JOHANNESBURG, South Africa -- Almost a week after the African Union called for the International Criminal Court to delay its prosecution of Kenya President Uhuru Kenyatta,  the judicial body responded by excusing Kenyatta from having to be in court for the entire trial.

Kenyatta and his deputy, William Ruto, are charged with crimes against humanity related to violence after the disputed 2007 Kenya elections.

The court ruled that Kenyatta need be present only at key moments of the trial.

The AU said last Saturday that if the ICC failed to postpone Kenyatta's trial, he should refuse to attend. It also resolved that sitting leaders should have immunity from prosecution by the court, a vote that has no force but suggests that African leaders may refuse to cooperate with the court in the future.

Kenyatta is due to stand trial next month. Ruto is on trial.

Kenyatta and his supporters argue that with Kenya facing the risk of serious terror attacks because of its military operation in Somalia, Kenyatta cannot afford to be out of the country.

AU pressure for Kenyatta's trial to be postponed is seen as a major setback for the ICC, which has been struggling to overcome perceptions among African leaders that it is biased against Africa. At the AU meeting last weekend, Kenyatta called the court a toy used by declining imperial powers to oust leaders from power.

All eight cases before the court involve Africans. Most, however, were referred to the court either by African governments, or the U.N. Security Council. Five were referred by African governments and two by the Security Council.

ICC President Sang-Hyun Song of Korea said Thursday the court has not targeted Africa and suggestions of anti-Africa bias were regrettable.

"We never chased any African country. We didn't do anything in this respect.

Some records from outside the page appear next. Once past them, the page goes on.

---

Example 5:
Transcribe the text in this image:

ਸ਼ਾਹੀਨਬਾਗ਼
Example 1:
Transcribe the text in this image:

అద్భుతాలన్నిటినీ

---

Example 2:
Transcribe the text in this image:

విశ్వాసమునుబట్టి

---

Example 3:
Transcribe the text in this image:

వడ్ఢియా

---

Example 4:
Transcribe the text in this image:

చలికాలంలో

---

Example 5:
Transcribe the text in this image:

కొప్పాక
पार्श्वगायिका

They brought their own situation to us," he told AFP. "The ICC should not be blamed for what it did not do."

Song said Kenya failed to set up its own tribunal to investigate the post-election violence, leaving the ICC no option but to intervene.

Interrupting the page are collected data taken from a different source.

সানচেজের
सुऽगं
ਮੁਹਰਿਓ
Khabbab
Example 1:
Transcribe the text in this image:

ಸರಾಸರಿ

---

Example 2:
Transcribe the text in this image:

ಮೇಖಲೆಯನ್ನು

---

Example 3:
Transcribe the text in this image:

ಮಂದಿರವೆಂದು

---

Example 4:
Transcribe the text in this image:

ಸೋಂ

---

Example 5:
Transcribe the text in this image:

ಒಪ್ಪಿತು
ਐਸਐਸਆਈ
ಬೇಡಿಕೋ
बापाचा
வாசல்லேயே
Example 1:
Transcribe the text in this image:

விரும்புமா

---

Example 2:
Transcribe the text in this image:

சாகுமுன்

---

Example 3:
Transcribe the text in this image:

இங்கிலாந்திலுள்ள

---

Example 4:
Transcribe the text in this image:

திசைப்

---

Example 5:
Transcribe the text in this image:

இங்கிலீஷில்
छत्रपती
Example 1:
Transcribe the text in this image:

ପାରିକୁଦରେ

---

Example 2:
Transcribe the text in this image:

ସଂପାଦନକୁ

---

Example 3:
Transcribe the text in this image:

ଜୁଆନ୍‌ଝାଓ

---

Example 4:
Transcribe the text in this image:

"The Kenyan parliament voted down twice the idea that was recommended by the international community that they should introduce a special criminal tribunal of their own which will handle these particular tragedies," Song said.

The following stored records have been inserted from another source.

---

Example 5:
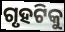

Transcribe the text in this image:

ଗୃହଟିକୁ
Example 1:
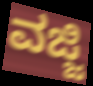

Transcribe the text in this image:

ವಜ್ಜಿ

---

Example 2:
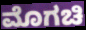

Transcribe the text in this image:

ಮೊಗಚಿ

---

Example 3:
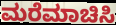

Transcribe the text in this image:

ಮರೆಮಾಚಿಸಿ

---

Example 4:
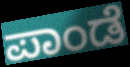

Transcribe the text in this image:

ಪಾಂಡೆ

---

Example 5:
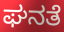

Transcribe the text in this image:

ಘನತೆ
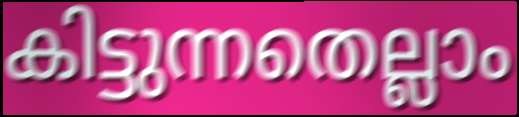
കിട്ടുന്നതെല്ലാം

"Since they voted down twice, there was no option but the ICC prosecutor's intervention," Song told AFP, adding that the ICC investigations had the blessing of Kenyan authorities at the time.

At last weekend's AU summit, calls for AU nations to leave the court did not win enough support to prevail. But according to a report by Think Africa Press, many major powers on the continent supported the move for AU countries to abandon the court. These included Ethiopia, Ghana, Kenya, Malawi, Nigeria, Rwanda, South Africa, Sudan, Tanzania, Uganda and Zimbabwe. Algeria, which is not a signatory of the Rome Statute which set up the court, also supported the move.

Among those who opposed to such action were Burkina Faso, Ivory Coast, Gambia, Mali, Senegal and Botswana.

Sudanese President Omar Al-Bashir has been indicted by the court for crimes against humanity but has refused to appear before it. An arrest warrant has been issued but African nations that he has visited have not acted on the warrant.

Bashir recently canceled plans to attend the U.N. General Assembly in New York. At the time of his announcement, the U.S. State Department had made no decision on his visa, but Washington has pressed for Bashir to face trial for genocide.